Homebuilder sentiment collapses in July to lowest level in 2 years

Homebuilder sentiment posts biggest one-month decline since April 2020

Confidence among builders in the U.S. housing market plunged more than expected in July to the lowest level since the beginning of the COVID-19 pandemic as scorching inflation and rising borrowing costs forced buyers to pull back. 

The National Association of Home Builders/Wells Fargo Housing Market Index, which measures the pulse of the single-family housing market, fell for the seventh consecutive month to 55, the lowest level since May 2020. It is the second-biggest, one-month decline in the survey's 37-year history. 

While any reading above 50 is still considered positive, the index has fallen considerably from just one year ago, when it stood at 80. It peaked at a 35-year high of 90 in November 2020, buoyed by record-low interest rates at the same time that American homebuyers – flush with cash and eager for more space during the pandemic – started flocking to the suburbs.

"Production bottlenecks, rising home building costs and high inflation are causing many builders to halt construction because the cost of land, construction and financing exceeds the market value of the home," NAHB Chairman Jerry Konter, a home builder and developer, said in a statement. 


home mortgage

A for sale sign stands in front of a house, Tuesday, Oct. 6, 2020, in Westwood, Mass.  ( (AP Photo/Steven Senne) / AP Newsroom)

July's reading was below the median expectations among economists for a decline to 65. 

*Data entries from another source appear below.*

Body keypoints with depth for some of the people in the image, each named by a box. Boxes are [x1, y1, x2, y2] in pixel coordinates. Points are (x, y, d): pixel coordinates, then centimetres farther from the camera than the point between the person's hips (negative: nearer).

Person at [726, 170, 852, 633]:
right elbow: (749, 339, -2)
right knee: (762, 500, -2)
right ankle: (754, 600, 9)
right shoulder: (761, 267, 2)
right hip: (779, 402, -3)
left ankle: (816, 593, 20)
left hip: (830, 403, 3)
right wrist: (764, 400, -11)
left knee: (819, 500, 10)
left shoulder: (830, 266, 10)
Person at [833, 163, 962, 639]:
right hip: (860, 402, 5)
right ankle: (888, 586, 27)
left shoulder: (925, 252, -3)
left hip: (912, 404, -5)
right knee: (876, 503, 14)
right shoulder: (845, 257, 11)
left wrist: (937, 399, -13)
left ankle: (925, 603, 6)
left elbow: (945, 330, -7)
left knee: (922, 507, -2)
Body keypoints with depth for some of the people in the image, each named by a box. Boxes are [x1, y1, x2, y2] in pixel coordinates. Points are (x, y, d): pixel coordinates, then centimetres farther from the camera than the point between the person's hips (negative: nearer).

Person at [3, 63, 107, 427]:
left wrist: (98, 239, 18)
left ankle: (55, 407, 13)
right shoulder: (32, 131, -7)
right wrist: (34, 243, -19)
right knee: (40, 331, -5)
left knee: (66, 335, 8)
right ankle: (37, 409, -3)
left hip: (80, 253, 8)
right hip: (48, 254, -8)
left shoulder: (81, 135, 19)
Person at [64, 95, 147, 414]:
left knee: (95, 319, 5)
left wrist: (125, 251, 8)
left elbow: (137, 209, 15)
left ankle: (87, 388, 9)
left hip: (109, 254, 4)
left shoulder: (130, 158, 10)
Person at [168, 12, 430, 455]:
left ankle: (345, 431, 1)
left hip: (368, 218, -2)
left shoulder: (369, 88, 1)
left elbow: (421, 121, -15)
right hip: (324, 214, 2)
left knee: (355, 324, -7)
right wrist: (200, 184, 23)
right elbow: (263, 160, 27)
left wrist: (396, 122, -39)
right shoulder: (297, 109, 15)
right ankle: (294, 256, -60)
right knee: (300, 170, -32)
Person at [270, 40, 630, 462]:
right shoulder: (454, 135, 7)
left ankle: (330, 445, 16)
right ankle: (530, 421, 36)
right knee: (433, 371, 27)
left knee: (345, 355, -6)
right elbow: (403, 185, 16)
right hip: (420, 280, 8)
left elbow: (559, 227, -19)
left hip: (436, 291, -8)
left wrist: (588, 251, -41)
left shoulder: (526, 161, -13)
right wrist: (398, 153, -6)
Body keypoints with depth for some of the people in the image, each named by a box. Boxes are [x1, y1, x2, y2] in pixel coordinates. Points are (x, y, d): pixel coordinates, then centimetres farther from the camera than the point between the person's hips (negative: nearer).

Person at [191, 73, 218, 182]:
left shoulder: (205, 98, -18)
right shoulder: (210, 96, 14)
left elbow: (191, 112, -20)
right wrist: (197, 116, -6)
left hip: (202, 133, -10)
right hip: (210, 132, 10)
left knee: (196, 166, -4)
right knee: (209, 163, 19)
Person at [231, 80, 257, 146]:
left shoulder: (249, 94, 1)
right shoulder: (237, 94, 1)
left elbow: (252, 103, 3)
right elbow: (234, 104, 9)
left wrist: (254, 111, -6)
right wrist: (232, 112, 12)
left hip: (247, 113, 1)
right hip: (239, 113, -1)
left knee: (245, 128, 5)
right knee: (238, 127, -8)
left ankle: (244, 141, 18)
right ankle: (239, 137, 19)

One of the index's components that measures current sales of single-family homes collapsed to 64 from 76. The gauge of single-family sales expectations over the next six months also dropped to 50 from 61, while the prospective buyer traffic index slipped 11 points to 37 – deeply in negative territory. 

"The residential real estate market is in a contraction phase, not necessarily in a recession," said Jeffrey Roach, chief economist for LPL Financial. "But this hinges on the duration of historic inflationary pressures for home builders from high raw material prices and a tight labor market." 

Freddie Mac

Signage stands outside the Freddie Mac headquarters in McLean, Virginia, U.S., on Tuesday, Oct. 1, 2019.  (Photographer: Andrew Harrer/Bloomberg via Getty Images / Getty Images)

The decline was broad-based across the nation, with builder confidence in the West falling by 12 points, followed by an 8-point decline in the South and a 6-point decline in the Northeast. Confidence in the Midwest dropped by 4 points. 

The data comes as the Federal Reserve races to catch up with runaway inflation with a series of historic interest rate hikes that are gradually pushing borrowing costs higher. The average rate for a 30-year fixed rate mortgage climbed to 5.51% for the week ending July 14, according to recent data from mortgage lender Freddie Mac.


That is significantly higher than just one year ago, when rates stood at 2.88%.